Task requirements
Every line from the top of the material through the line holding "5) medallion [1063, 434, 1150, 518]" should be copied exactly, and only those lines.

Source material
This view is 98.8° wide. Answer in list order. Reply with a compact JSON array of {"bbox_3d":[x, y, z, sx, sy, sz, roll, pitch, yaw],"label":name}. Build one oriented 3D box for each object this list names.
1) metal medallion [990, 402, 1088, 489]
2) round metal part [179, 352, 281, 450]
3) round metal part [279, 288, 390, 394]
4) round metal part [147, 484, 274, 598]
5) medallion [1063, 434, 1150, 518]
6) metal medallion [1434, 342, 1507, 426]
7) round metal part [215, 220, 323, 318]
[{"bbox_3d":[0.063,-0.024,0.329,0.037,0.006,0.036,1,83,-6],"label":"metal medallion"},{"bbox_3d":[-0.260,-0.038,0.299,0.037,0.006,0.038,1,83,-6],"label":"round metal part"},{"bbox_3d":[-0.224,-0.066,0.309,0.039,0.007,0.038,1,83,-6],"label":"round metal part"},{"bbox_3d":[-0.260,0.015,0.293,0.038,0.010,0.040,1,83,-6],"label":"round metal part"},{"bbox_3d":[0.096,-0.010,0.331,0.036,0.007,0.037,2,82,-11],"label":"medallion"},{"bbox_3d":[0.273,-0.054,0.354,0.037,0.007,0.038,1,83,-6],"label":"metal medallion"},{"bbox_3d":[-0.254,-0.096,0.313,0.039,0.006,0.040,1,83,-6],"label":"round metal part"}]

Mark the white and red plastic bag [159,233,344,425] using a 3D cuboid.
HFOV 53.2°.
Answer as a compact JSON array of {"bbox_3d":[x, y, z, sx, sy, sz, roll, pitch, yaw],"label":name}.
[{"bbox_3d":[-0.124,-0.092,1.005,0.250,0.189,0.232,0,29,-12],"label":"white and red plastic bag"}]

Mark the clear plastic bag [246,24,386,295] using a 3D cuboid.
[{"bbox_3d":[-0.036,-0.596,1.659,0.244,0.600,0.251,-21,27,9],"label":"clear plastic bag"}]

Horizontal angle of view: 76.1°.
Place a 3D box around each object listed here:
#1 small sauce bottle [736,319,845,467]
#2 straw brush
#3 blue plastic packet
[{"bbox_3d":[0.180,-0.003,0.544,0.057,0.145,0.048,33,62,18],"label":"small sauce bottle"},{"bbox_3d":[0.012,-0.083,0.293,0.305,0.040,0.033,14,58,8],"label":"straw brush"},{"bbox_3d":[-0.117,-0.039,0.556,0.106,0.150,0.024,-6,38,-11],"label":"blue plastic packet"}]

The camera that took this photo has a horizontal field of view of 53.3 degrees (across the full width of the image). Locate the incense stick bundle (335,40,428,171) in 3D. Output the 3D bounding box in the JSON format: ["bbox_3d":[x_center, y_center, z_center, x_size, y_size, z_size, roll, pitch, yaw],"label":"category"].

Written response
This view is 98.8° wide. Answer in list order. Reply with a compact JSON array of {"bbox_3d":[x, y, z, sx, sy, sz, roll, pitch, yaw],"label":name}. Build one oriented 3D box for each object this list names.
1) metal medallion [990, 402, 1088, 489]
2) round metal part [179, 352, 281, 450]
3) round metal part [279, 288, 390, 394]
4) round metal part [147, 484, 274, 598]
5) medallion [1063, 434, 1150, 518]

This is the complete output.